■ **Task requirements**: The answer must be every line from the entries below that contains "step".
Exercise materials Start Marker
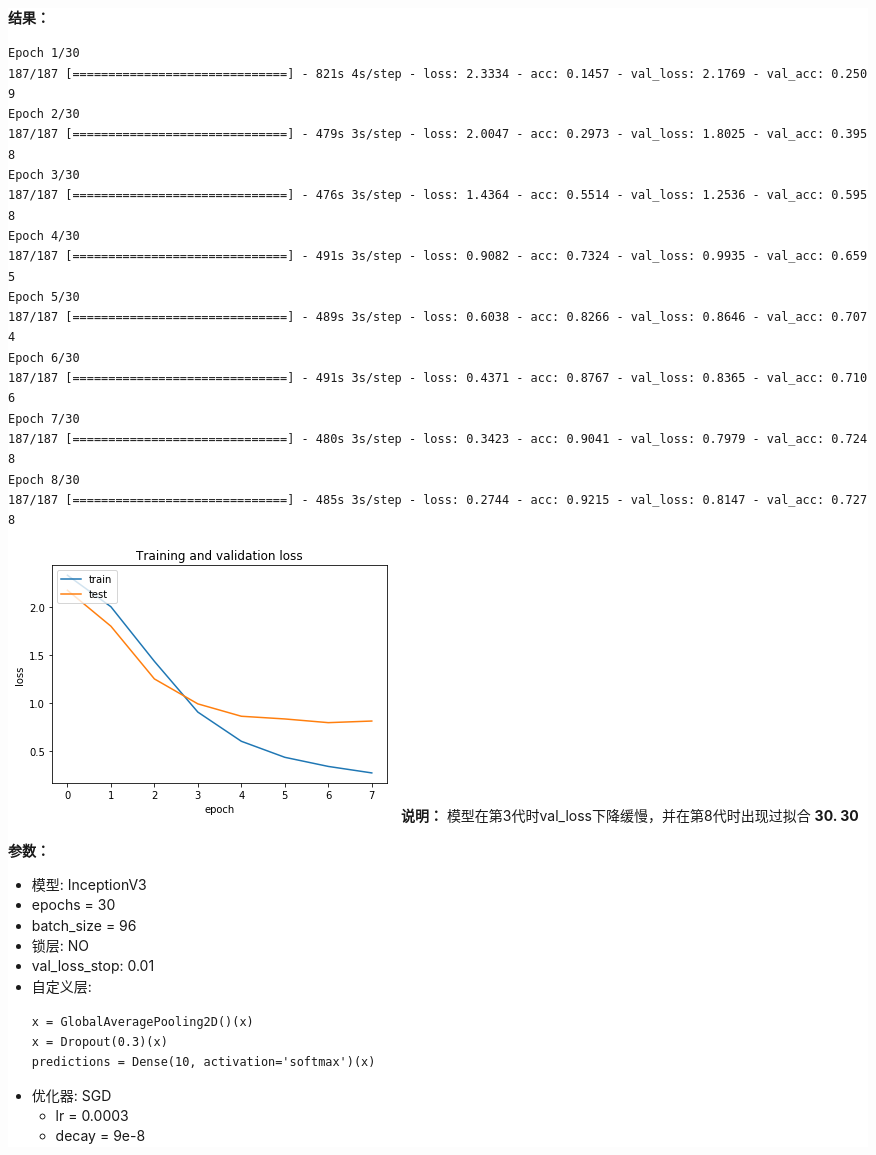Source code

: **结果：**
```
Epoch 1/30
187/187 [==============================] - 821s 4s/step - loss: 2.3334 - acc: 0.1457 - val_loss: 2.1769 - val_acc: 0.2509
Epoch 2/30
187/187 [==============================] - 479s 3s/step - loss: 2.0047 - acc: 0.2973 - val_loss: 1.8025 - val_acc: 0.3958
Epoch 3/30
187/187 [==============================] - 476s 3s/step - loss: 1.4364 - acc: 0.5514 - val_loss: 1.2536 - val_acc: 0.5958
Epoch 4/30
187/187 [==============================] - 491s 3s/step - loss: 0.9082 - acc: 0.7324 - val_loss: 0.9935 - val_acc: 0.6595
Epoch 5/30
187/187 [==============================] - 489s 3s/step - loss: 0.6038 - acc: 0.8266 - val_loss: 0.8646 - val_acc: 0.7074
Epoch 6/30
187/187 [==============================] - 491s 3s/step - loss: 0.4371 - acc: 0.8767 - val_loss: 0.8365 - val_acc: 0.7106
Epoch 7/30
187/187 [==============================] - 480s 3s/step - loss: 0.3423 - acc: 0.9041 - val_loss: 0.7979 - val_acc: 0.7248
Epoch 8/30
187/187 [==============================] - 485s 3s/step - loss: 0.2744 - acc: 0.9215 - val_loss: 0.8147 - val_acc: 0.7278
```
![](report_img/model_loss_29_0.png)
**说明：**
模型在第3代时val_loss下降缓慢，并在第8代时出现过拟合
**30. 30**

**参数：**
- 模型: InceptionV3
- epochs = 30
- batch_size = 96
- 锁层: NO
- val_loss_stop: 0.01
- 自定义层:
  ```
  x = GlobalAveragePooling2D()(x)
  x = Dropout(0.3)(x)
  predictions = Dense(10, activation='softmax')(x)
  ```
- 优化器: SGD
  - lr = 0.0003
  - decay = 9e-8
Exercise materials End Marker
■ **Solution for this exercise**:
187/187 [==============================] - 821s 4s/step - loss: 2.3334 - acc: 0.1457 - val_loss: 2.1769 - val_acc: 0.2509
187/187 [==============================] - 479s 3s/step - loss: 2.0047 - acc: 0.2973 - val_loss: 1.8025 - val_acc: 0.3958
187/187 [==============================] - 476s 3s/step - loss: 1.4364 - acc: 0.5514 - val_loss: 1.2536 - val_acc: 0.5958
187/187 [==============================] - 491s 3s/step - loss: 0.9082 - acc: 0.7324 - val_loss: 0.9935 - val_acc: 0.6595
187/187 [==============================] - 489s 3s/step - loss: 0.6038 - acc: 0.8266 - val_loss: 0.8646 - val_acc: 0.7074
187/187 [==============================] - 491s 3s/step - loss: 0.4371 - acc: 0.8767 - val_loss: 0.8365 - val_acc: 0.7106
187/187 [==============================] - 480s 3s/step - loss: 0.3423 - acc: 0.9041 - val_loss: 0.7979 - val_acc: 0.7248
187/187 [==============================] - 485s 3s/step - loss: 0.2744 - acc: 0.9215 - val_loss: 0.8147 - val_acc: 0.7278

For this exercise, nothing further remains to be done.